The Hardest Part

I think the hardest part about being a writer is rejection.

For anyone I think it’s difficult–in relationships, denial of parental love, etc., but I think as a writer we get it on a daily basis.

Rejection.

Our work is like our baby and no matter how hard we try, sometimes we just get shit on. Sometimes in the worst way possible. What kills you is when someone takes your baby and says “Not good enough.” Or worse, when they say “I’m sorry but at this time…blah, blah, blah.” I’m tired of waiting to be approved of. I’m tired of staring at the submission screen hoping and praying that you’ll pick me.

But that’s writing, isn’t it.

My life, my career, is dependent on your opinion.

Today I was told that one of my stories on the blog was going to be published in my college’s Literary Magazine (The Great Lake Review). I am very happy that I finally got another piece of work in the magazine before graduating. (My graduation is this May). I felt a sense of accomplishment for a split second, but then I realized that I submitted four pieces of work. Out of all of that work I did, I only got one submission accepted.

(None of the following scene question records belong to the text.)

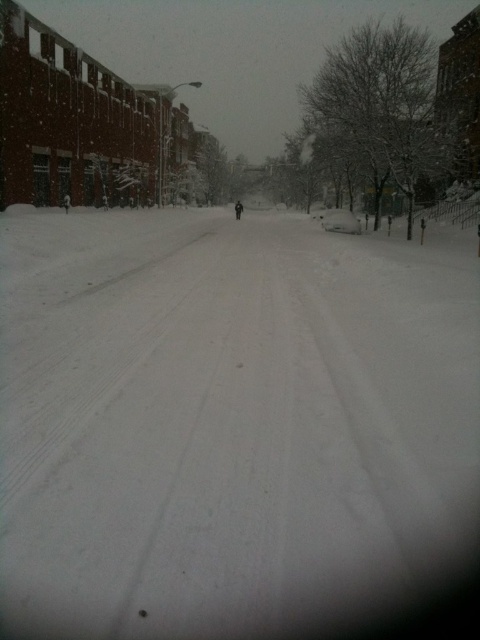
Question: Can you confirm if white powdery snow at center is bigger than black matte person at center?

Choices:
 (A) no
 (B) yes

Answer: (B)

Question: Does white powdery snow at center appear under black matte person at center?

Choices:
 (A) no
 (B) yes

Answer: (B)

Question: Observing the image, what is the correct spatial positioning of white powdery snow at center in reference to black matte person at center?

Choices:
 (A) left
 (B) right

Answer: (A)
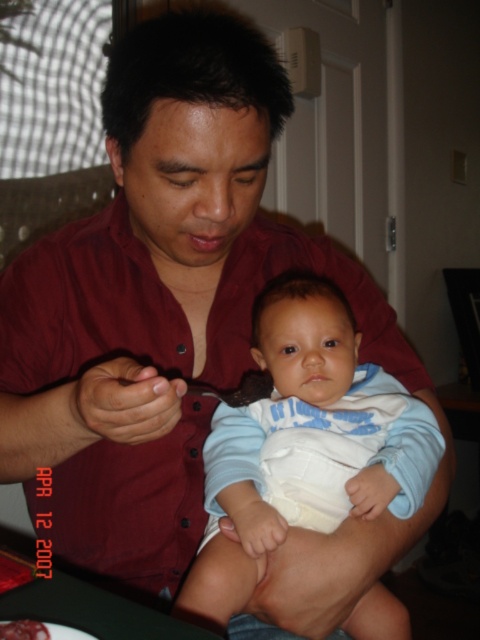
You are a photographer setting up for a family photo. The light blue cotton onesie at center is crucial for the shot. Where exactly should you position your camera to capture the onesie perfectly?

The light blue cotton onesie at center is located at coordinates point (304,444). Position your camera to focus on that point to capture it perfectly.

You are a caregiver holding a baby wearing the light blue cotton onesie at center. You need to place a toy on a shelf behind you that is 30 inches away from the baby. Can the toy be placed safely without the baby reaching it?

The light blue cotton onesie at center is 26.58 inches away from the viewer. Since the shelf is 30 inches away from the baby, the toy can be placed safely as the distance is beyond the baby reach.

You are a photographer trying to capture the baby in the light blue cotton onesie at center. You need to place a sticker exactly at the point with coordinates (304, 444). Where should you place the sticker on the baby?

The point with coordinates (304, 444) is located on the light blue cotton onesie at center, so you should place the sticker on the baby where the light blue cotton onesie at center is.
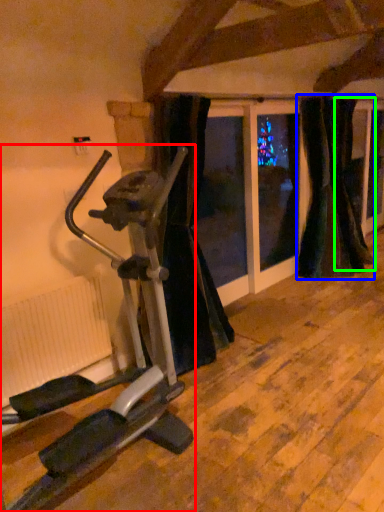
Question: Which is nearer to the stationary bicycle (highlighted by a red box)? curtain (highlighted by a blue box) or curtain (highlighted by a green box).

Choices:
 (A) curtain
 (B) curtain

This is what being a writer is. Some things get accepted and some things are not. You get told this is good, and that isn’t. I really wish I’d be given some advice about what exactly they thought was wrong or not good enough to satisfy their critical tastes.

Maybe I’m wrong. Maybe the hardest part is waiting.

Staring at your screen and waiting for that email or that phone call. Yeah…definitely the waiting. It’s that internal struggle to control your impatience. It’s that day, that week, that month or year that you hold yourself in and try to not to cry or scream. I got that today, that final sensation of release. And then came a bit of disappointment.

Now this is not to say I’m not happy about this particular development. I am happy, but I can’t help but feel impatient and a little disheartened. I wish everyone would accept my work, but I know that it’s not possible. There will be those who like your work and those who don’t. There is always room for improvement and that’s something I have to face.

The hardest part about being a writer, for me, is rejection.